Le président russe est attendu ce jeudi 4 juillet au Saint-Siège, où il sera reçu par le pape François. Les deux hommes évoqueront la situation en Syrie et en Ukraine. Ils parleront sans doute également de ces valeurs « traditionnelles et familiales » dont le président russe veut se faire le porte-drapeau. Vladimir Poutine est devenu avec le temps, un visiteur régulier au Vatican.
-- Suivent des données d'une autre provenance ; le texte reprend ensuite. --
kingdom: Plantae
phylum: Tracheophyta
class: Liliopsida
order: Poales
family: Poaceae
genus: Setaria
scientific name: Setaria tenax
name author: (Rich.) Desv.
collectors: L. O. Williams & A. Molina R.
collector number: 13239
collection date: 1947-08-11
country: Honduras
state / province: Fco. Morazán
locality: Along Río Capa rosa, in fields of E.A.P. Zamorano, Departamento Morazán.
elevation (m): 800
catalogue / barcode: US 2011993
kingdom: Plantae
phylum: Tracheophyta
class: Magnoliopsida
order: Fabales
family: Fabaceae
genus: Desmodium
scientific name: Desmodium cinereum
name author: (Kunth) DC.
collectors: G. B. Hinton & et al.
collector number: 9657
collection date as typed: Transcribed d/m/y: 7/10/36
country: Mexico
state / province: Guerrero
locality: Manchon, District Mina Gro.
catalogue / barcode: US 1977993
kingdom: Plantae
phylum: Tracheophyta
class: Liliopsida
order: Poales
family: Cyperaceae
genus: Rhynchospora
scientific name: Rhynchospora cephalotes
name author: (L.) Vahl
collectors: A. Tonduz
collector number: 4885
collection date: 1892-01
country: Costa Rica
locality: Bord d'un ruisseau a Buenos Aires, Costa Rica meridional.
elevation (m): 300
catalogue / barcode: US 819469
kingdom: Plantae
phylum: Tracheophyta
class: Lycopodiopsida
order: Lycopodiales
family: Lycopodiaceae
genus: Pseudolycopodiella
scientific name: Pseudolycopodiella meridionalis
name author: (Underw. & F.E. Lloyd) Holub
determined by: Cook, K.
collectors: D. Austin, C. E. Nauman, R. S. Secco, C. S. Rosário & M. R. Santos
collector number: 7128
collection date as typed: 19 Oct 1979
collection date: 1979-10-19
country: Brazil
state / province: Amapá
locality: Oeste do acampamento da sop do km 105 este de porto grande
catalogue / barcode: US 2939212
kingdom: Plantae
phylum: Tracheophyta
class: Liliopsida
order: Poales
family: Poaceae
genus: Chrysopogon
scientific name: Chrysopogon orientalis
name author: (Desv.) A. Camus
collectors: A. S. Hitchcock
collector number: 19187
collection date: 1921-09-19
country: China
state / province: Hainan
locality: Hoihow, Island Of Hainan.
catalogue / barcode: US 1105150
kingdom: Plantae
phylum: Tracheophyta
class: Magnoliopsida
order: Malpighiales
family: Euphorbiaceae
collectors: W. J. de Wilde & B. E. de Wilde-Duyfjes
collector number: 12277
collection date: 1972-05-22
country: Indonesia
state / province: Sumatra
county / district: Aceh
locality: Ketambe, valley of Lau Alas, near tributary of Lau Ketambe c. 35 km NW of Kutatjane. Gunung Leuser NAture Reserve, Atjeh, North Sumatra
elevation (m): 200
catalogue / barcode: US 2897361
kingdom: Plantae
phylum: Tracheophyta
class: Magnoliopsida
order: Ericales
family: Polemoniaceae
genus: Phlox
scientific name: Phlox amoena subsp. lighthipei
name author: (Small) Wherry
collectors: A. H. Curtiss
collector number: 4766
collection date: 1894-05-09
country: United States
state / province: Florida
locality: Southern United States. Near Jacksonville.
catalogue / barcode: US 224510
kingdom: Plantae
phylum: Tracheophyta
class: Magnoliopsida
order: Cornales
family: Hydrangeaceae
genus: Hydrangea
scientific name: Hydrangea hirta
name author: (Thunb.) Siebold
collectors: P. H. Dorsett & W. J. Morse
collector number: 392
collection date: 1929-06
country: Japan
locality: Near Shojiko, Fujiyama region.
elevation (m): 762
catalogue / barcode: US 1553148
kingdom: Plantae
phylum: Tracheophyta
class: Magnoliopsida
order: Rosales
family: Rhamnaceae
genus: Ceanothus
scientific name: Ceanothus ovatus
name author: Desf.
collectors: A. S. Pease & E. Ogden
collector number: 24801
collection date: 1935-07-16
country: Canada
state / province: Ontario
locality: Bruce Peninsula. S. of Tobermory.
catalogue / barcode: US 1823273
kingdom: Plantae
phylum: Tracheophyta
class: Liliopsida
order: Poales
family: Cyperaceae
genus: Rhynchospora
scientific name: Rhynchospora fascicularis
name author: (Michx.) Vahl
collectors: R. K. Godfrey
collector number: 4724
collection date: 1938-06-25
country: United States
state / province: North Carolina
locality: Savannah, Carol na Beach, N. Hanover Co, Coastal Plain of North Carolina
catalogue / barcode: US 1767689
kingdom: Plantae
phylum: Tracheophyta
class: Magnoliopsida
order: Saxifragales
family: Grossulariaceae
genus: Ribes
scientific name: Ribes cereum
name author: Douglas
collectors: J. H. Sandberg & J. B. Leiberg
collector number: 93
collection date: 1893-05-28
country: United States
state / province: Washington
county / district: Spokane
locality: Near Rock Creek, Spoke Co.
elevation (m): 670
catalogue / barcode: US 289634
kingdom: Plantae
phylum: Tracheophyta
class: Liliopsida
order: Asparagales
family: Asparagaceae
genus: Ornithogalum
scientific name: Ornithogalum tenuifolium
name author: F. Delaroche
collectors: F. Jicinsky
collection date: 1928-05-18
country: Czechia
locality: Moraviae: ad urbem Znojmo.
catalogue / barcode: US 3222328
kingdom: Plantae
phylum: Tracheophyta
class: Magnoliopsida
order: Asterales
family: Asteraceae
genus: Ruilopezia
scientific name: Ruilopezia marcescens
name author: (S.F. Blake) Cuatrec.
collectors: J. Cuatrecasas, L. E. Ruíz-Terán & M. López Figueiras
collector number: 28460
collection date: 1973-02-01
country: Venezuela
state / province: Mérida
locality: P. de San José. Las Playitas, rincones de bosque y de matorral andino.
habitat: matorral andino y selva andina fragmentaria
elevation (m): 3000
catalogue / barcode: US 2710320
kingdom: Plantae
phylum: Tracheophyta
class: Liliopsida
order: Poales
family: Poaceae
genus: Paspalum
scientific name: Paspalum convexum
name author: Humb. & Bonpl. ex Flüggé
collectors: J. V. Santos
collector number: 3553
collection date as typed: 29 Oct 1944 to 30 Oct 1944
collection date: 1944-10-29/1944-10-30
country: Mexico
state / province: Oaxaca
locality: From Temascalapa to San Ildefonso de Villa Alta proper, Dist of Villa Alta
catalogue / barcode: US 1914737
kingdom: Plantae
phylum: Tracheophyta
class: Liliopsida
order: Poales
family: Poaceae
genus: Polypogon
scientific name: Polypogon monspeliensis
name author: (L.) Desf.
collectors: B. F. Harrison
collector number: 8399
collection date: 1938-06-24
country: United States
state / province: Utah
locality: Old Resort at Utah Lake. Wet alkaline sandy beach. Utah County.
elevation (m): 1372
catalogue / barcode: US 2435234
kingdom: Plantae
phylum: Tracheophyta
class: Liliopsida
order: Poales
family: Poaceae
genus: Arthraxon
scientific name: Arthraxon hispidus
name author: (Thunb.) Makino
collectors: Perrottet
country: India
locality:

Avec notre correspondant à MoscouDaniel Vallot

Ce sera la sixième visite du président russe au Vatican. Et la troisième entrevue entre Vladimir Poutine et le pape François. La dernière rencontre remonte à l’année 2015. A l’époque, il avait été question de l’Ukraine et de la Syrie, deux sujets qui restent aujourd’hui au cœur des préoccupations.

Pour Vladimir Poutine, ce voyage au Vatican est une occasion bien sûr de sortir de l’isolement diplomatique suscité par la Crimée, et la guerre dans le Donbass. Il permet également au président russe d’afficher ses convictions traditionnalistes, et son attachement aux valeurs chrétiennes, qui marquent depuis des années sa pensée, et son discours.

Le pape François et le président russe évoqueront sans doute également les relations entre les deux branches de la chrétienté et le dégel entre l’Eglise catholique et orthodoxe, entamé par la rencontre historique en 2016 entre François et le patriarche Kirril.

Depuis cette date, l’hypothèse d’un voyage en Russie du souverain pontife a été maintes fois évoquée, sans jamais se concrétiser.  Il en sera certainement question au cours de l’audience qui sera accordée au président russe par le pape François.